Safety is cited. Competency is attested.
Vocational training carries two demands generic AI cannot meet: in safety-critical trades a wrong answer is a hazard, not a typo; and a credential has to mean the trainee can actually perform the task. ArthurAI™ Vocational Learning Edition is engineered around both — cited safety content with a hard override, and competency that a human instructor attests against the training authority's own rubric.
Why safety-critical training is different
In general industry, construction, maritime, agriculture, and the regulated trades, a confidently-wrong AI answer is not a content-quality problem — it is a safety incident. A generic assistant will hallucinate a torque spec or a lockout step in the same fluent voice it uses for everything else. VLE is built so that the reasoning engine is constrained hardest exactly where the stakes are highest.
How Arthur handles safety-critical content
- Every safety assertion is cited. Safety-critical guidance points to an authoritative reference — the relevant OSHA standard, the manufacturer's manual, or the governing regulation — rather than free-floating generation. International equivalents (EU OSH directives, UK HSE, national occupational-safety rules) are handled the same way.
- A deterministic override governs dangerous errors. When a learner shows a safety-critical misconception, a hard rule takes over the reasoning engine: Arthur becomes direct and unambiguous, addresses only that one error, refuses to soften or hedge, and asks the trainee to confirm understanding before moving on. This is hard safety, enforced in the architecture — not a tone preference.
- Trainer attestation before guidance reaches a trainee. In safety-critical scope, AI-assisted guidance is reviewed by the instructor — the safety-of-record — before it is presented. The AI supports the trainer; it never becomes the safety authority.
- Every interaction is logged. Safety-critical exchanges are captured in the audit trail for incident review.
Competency, not seat-time
A funder or an employer does not want to know that a trainee spent the hours. They want to know the trainee can do the job. VLE measures competency against the rubric the training authority signed off on, and every competency assessment captures four things:
- The rubric criterion the trainee is being assessed against.
- The AI's observation, with calibrated confidence and the evidence it is based on.
- The instructor's attestation — the explicit human decision that the competency is met.
- The evidence trail — preserved so the attestation can be audited later.
Aligned to the frameworks you're funded against
Learning paths tag each lesson to the competency it advances, and competencies map to the framework the program is accountable to — NAVTTC's National Vocational Qualifications Framework, the EU's EQF, US CTE / Perkins V, and apprenticeship standards (US Registered Apprenticeship, UK Apprenticeship Standards, the EU Apprenticeship Framework). Trainees see mastery progress against the framework, not just course completion; program managers get cohort reporting that maps cleanly to whichever framework their funder operates under.

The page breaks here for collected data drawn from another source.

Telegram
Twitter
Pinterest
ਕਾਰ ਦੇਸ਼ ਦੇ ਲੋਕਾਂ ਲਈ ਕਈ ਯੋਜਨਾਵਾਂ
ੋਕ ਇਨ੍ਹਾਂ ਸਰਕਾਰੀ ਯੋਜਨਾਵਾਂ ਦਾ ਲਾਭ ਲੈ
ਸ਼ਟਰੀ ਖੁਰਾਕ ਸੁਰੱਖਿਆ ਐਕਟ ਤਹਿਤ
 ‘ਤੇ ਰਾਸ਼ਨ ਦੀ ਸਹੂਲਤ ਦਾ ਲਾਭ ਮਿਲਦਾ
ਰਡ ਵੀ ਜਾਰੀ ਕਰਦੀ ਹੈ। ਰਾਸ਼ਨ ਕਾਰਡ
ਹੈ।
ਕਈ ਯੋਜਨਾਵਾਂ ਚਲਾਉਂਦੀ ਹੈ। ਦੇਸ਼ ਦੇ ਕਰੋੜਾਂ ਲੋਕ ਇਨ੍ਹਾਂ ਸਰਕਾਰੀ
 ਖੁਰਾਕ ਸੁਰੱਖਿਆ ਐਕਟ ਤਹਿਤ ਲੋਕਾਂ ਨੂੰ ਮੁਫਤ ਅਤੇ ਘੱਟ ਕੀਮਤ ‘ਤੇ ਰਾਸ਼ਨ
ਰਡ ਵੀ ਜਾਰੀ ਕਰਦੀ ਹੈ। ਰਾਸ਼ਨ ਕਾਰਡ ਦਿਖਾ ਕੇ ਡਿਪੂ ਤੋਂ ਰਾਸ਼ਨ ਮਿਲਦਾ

Recertification, with the evidence preserved
Many vocational credentials require periodic recertification. VLE tracks the cycle and surfaces a structured retest at the right cadence, against the same rubric the original certification used. The original evidence trail — rubric, observation, instructor attestation, and an optional captured demonstration — is preserved so the recertification authority can audit any individual's record end to end.
What the AI never does
- The AI never certifies a competency on its own — the instructor attests.
- The AI never clears a safety-critical gate without explicit human sign-off.
- The AI never presents safety guidance without an authoritative citation.
- The AI never issues or revokes a credential autonomously.
- The AI never represents itself as the instructor or as a safety authority. It carries the educator-decides posture in every disclosure surface.